Records supplied:

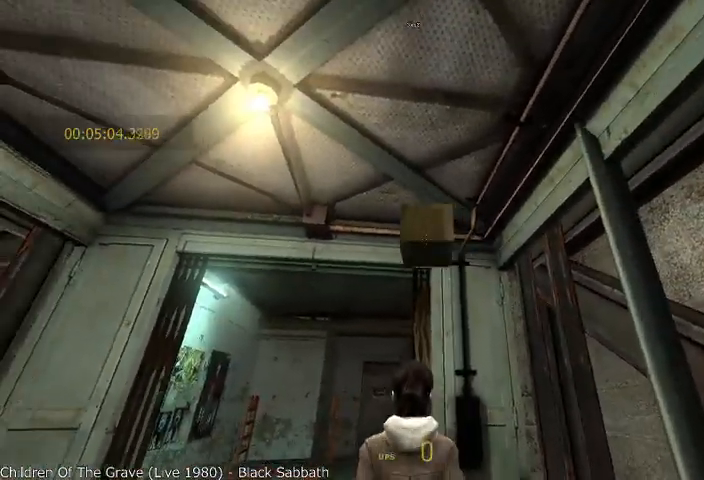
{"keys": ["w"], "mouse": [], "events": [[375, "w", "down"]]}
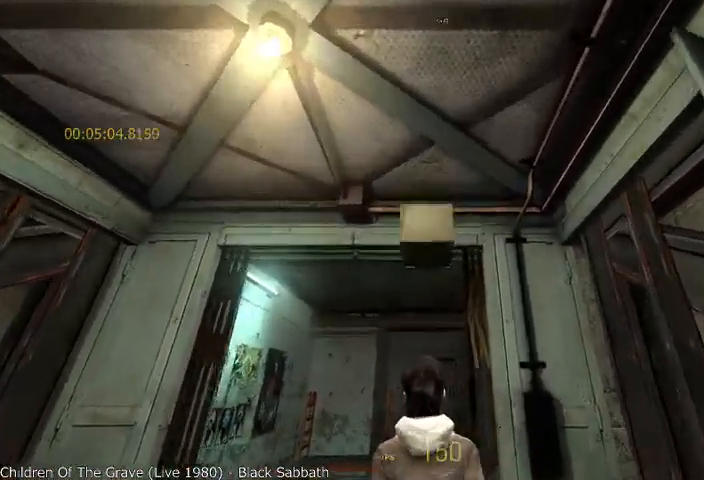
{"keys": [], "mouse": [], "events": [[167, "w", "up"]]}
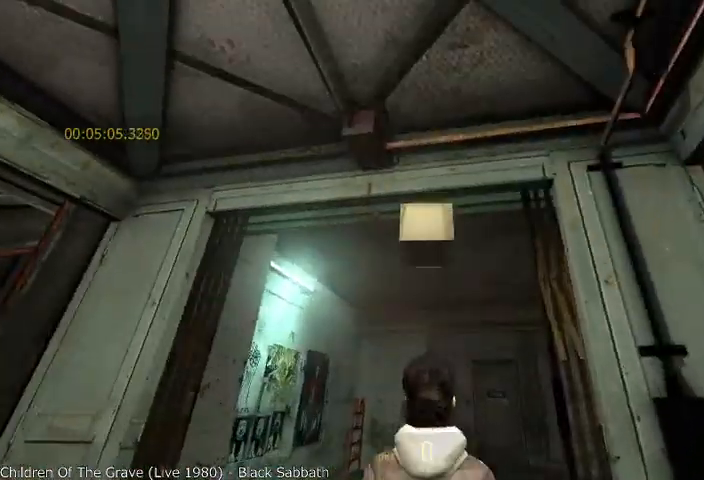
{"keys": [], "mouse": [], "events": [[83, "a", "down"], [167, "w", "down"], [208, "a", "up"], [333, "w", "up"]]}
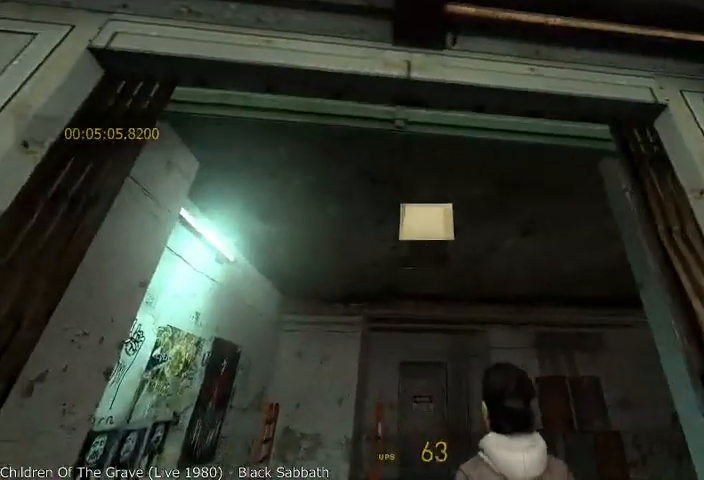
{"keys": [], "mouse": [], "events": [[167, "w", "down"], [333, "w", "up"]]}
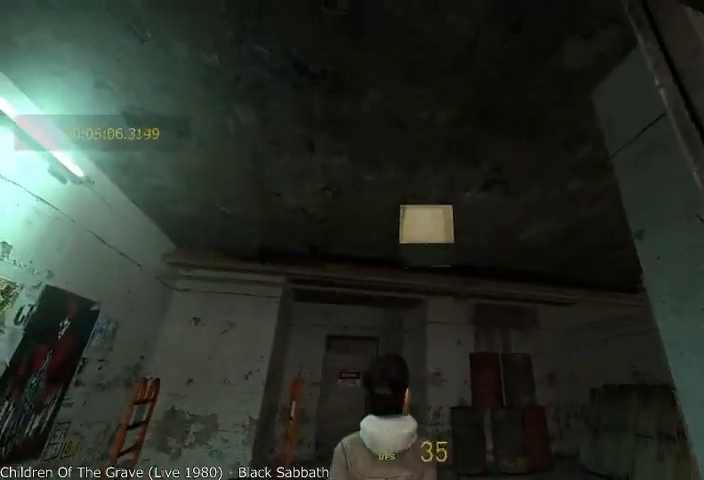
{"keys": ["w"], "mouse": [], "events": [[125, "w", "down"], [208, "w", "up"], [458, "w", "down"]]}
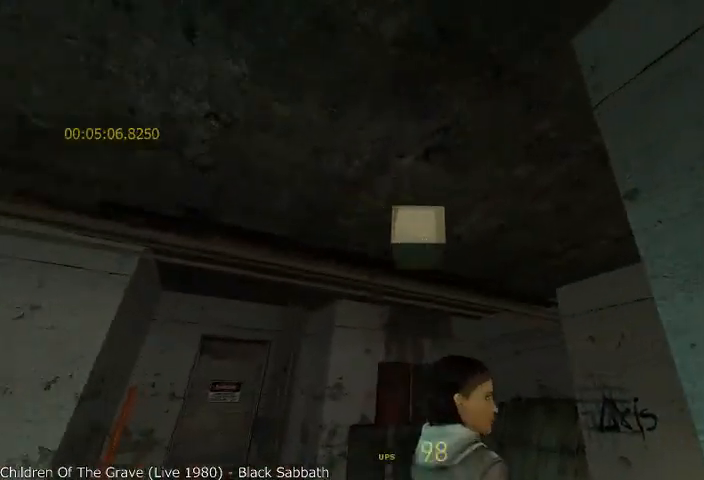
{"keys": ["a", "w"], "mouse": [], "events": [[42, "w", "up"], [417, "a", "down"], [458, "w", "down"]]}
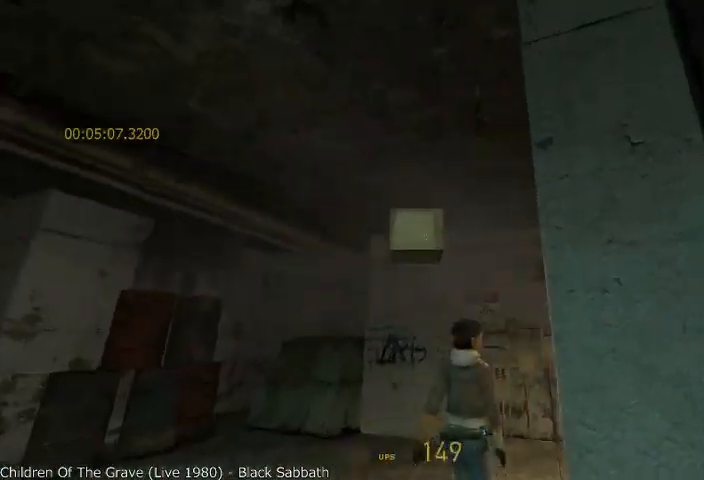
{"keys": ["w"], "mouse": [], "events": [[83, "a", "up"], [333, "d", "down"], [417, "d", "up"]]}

What is expected: Across the whole listing above, determine how many lines hold the word "down". Only that number is wanted.

Exercise solution: 6